>>

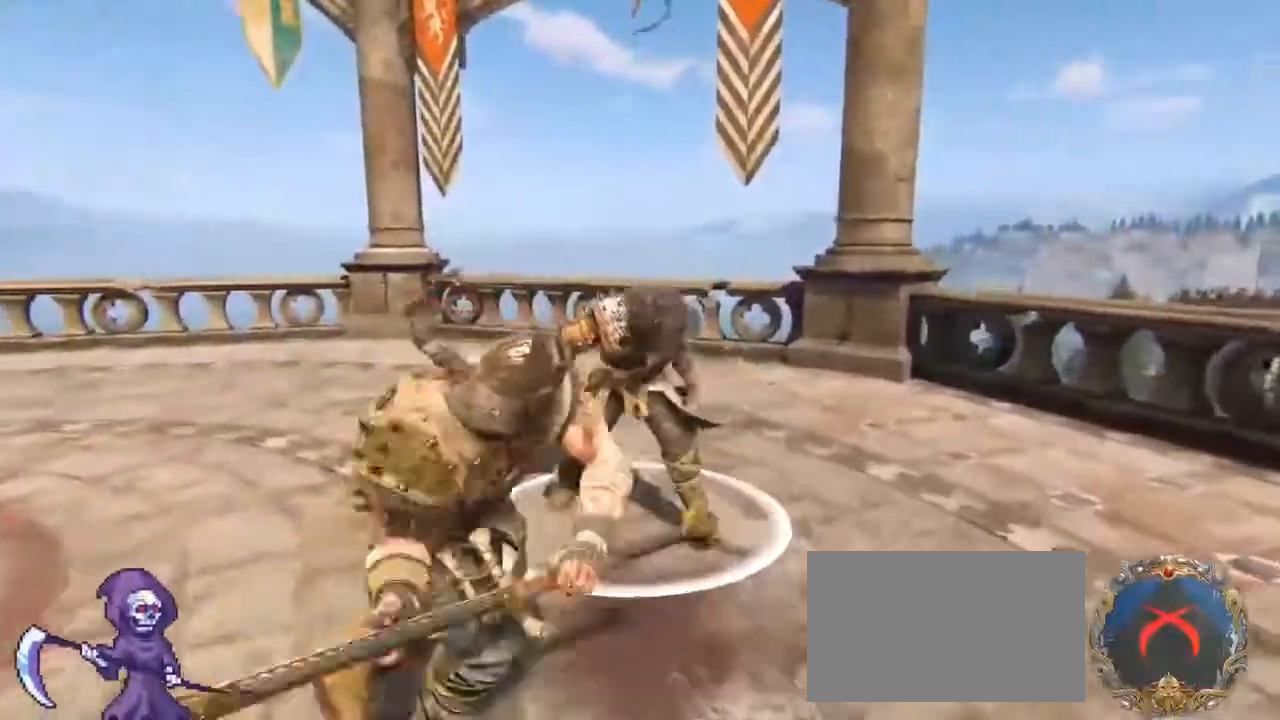
{"keys": ["d", "w"], "mouse": [], "events": [[67, "a", "up"], [67, "d", "down"], [67, "w", "up"], [100, "d", "up"], [150, "a", "down"], [217, "mouse_left", "down"], [217, "w", "down"], [250, "a", "up"], [250, "d", "down"], [250, "mouse_right", "down"], [300, "w", "up"], [333, "a", "down"], [333, "d", "up"], [383, "mouse_right", "up"], [400, "mouse_left", "up"], [400, "w", "down"], [450, "d", "down"], [483, "a", "up"]]}
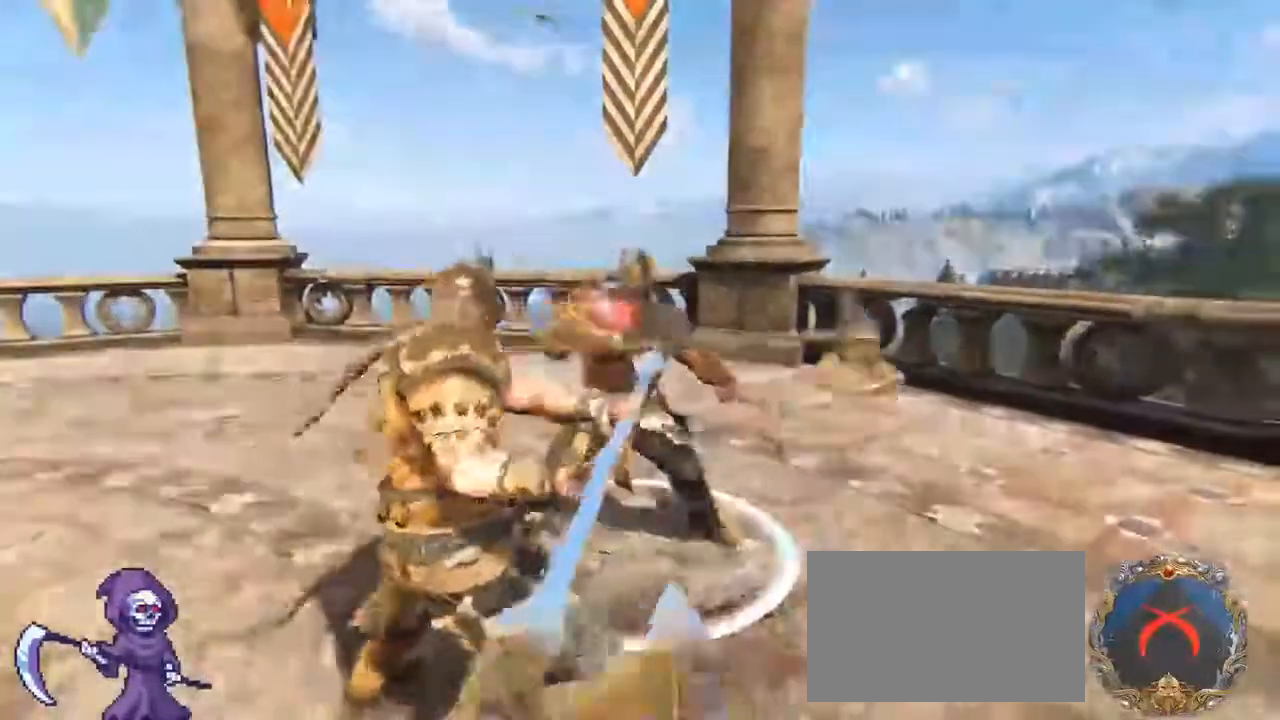
{"keys": ["d"], "mouse": []}
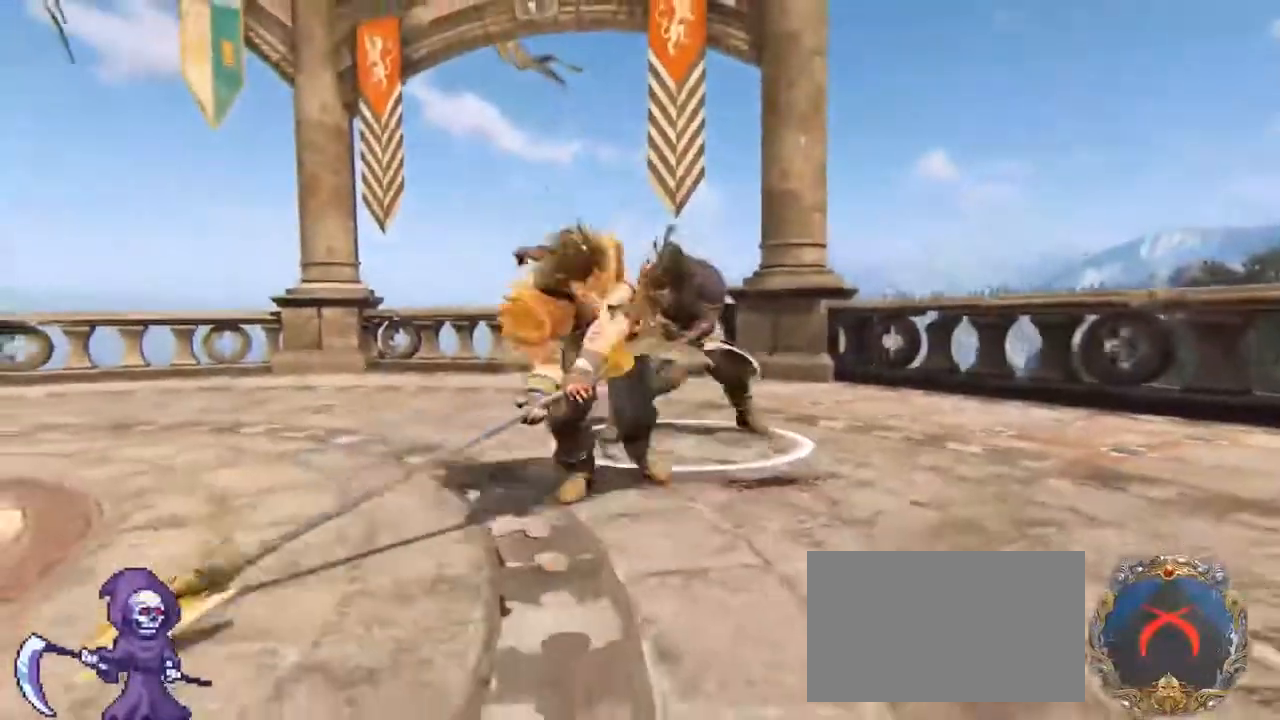
{"keys": ["a", "w"], "mouse": [], "events": [[50, "mouse_left", "down"], [133, "w", "down"], [183, "mouse_left", "up"], [233, "a", "down"], [233, "d", "up"], [333, "a", "up"], [333, "d", "down"], [417, "a", "down"], [417, "d", "up"]]}
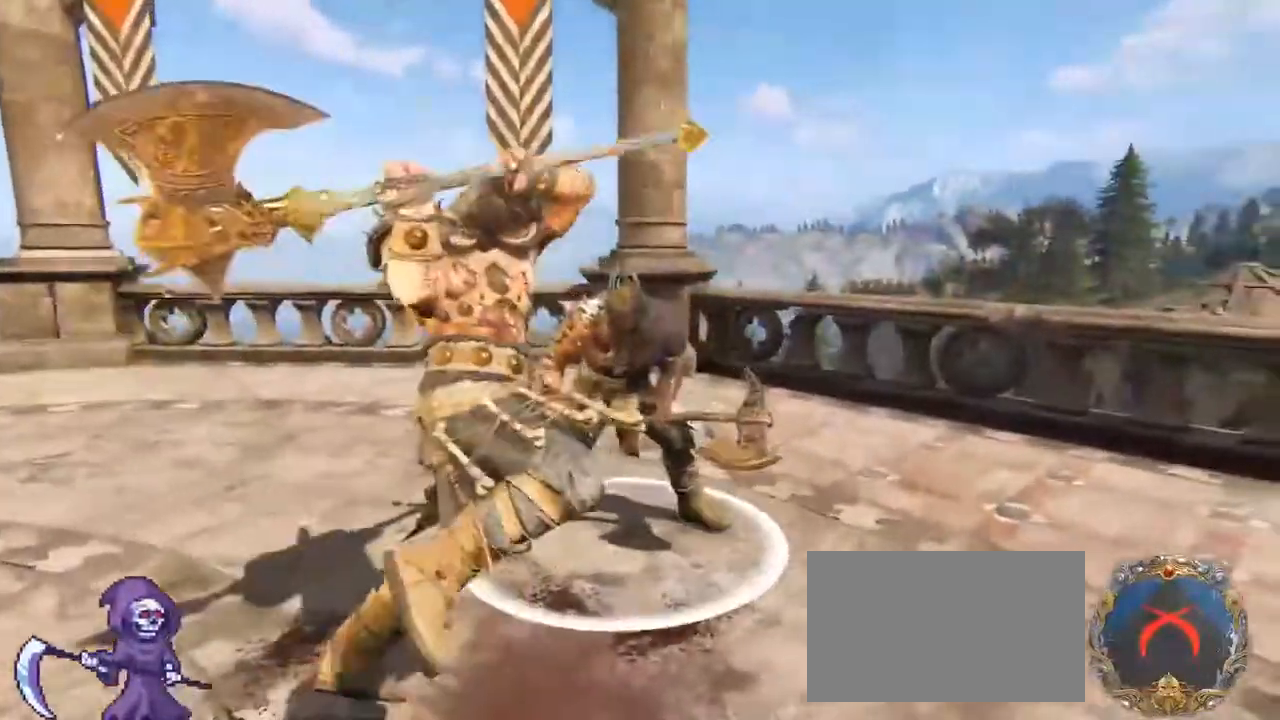
{"keys": ["w"], "mouse": [], "events": [[17, "a", "up"], [17, "d", "down"], [100, "d", "up"], [317, "mouse_left", "down"], [450, "mouse_left", "up"]]}
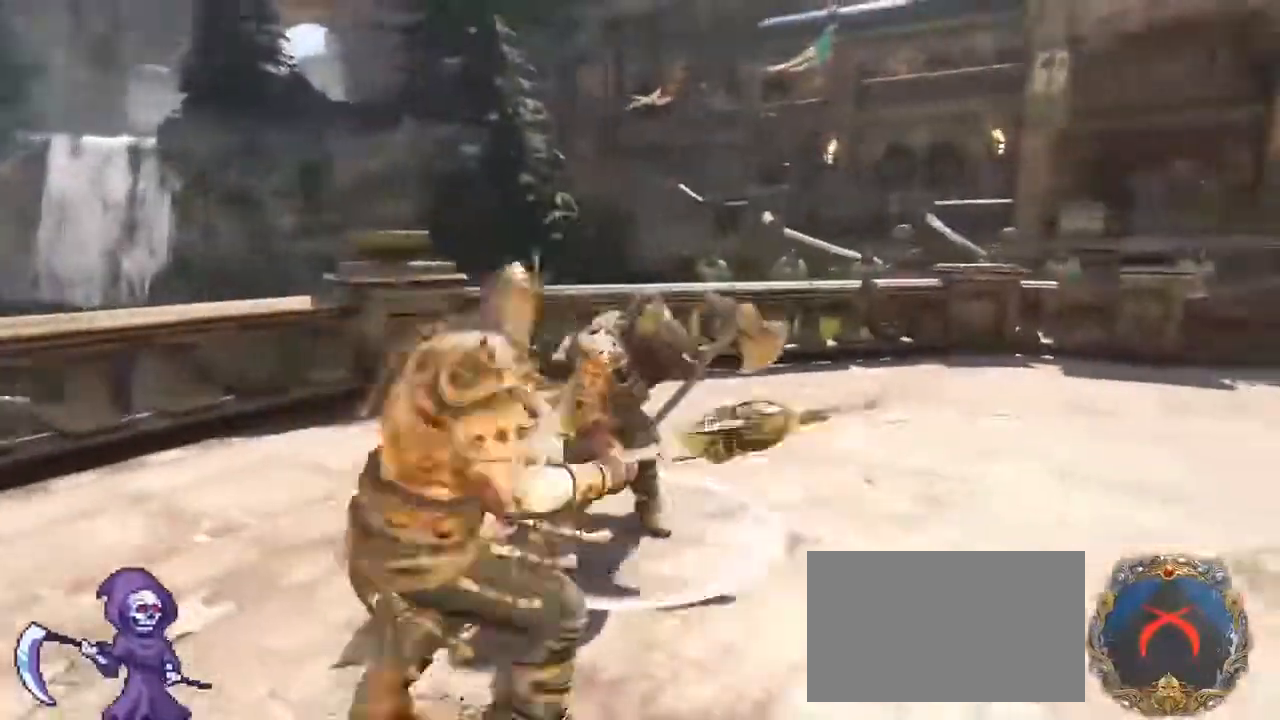
{"keys": ["d"], "mouse": [], "events": [[33, "d", "down"], [117, "a", "down"], [183, "d", "up"], [267, "a", "up"], [267, "d", "down"], [367, "a", "down"], [367, "d", "up"], [417, "d", "down"], [450, "a", "up"], [500, "w", "up"]]}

<<

* **What you should do**: Repeat the listing word for word, but without its pictures.

* **Output of the exercise**:
{"keys": ["d", "w"], "mouse": [], "events": [[67, "a", "up"], [67, "d", "down"], [67, "w", "up"], [100, "d", "up"], [150, "a", "down"], [217, "mouse_left", "down"], [217, "w", "down"], [250, "a", "up"], [250, "d", "down"], [250, "mouse_right", "down"], [300, "w", "up"], [333, "a", "down"], [333, "d", "up"], [383, "mouse_right", "up"], [400, "mouse_left", "up"], [400, "w", "down"], [450, "d", "down"], [483, "a", "up"]]}
{"keys": ["d"], "mouse": []}
{"keys": ["a", "w"], "mouse": [], "events": [[50, "mouse_left", "down"], [133, "w", "down"], [183, "mouse_left", "up"], [233, "a", "down"], [233, "d", "up"], [333, "a", "up"], [333, "d", "down"], [417, "a", "down"], [417, "d", "up"]]}
{"keys": ["w"], "mouse": [], "events": [[17, "a", "up"], [17, "d", "down"], [100, "d", "up"], [317, "mouse_left", "down"], [450, "mouse_left", "up"]]}
{"keys": ["d"], "mouse": [], "events": [[33, "d", "down"], [117, "a", "down"], [183, "d", "up"], [267, "a", "up"], [267, "d", "down"], [367, "a", "down"], [367, "d", "up"], [417, "d", "down"], [450, "a", "up"], [500, "w", "up"]]}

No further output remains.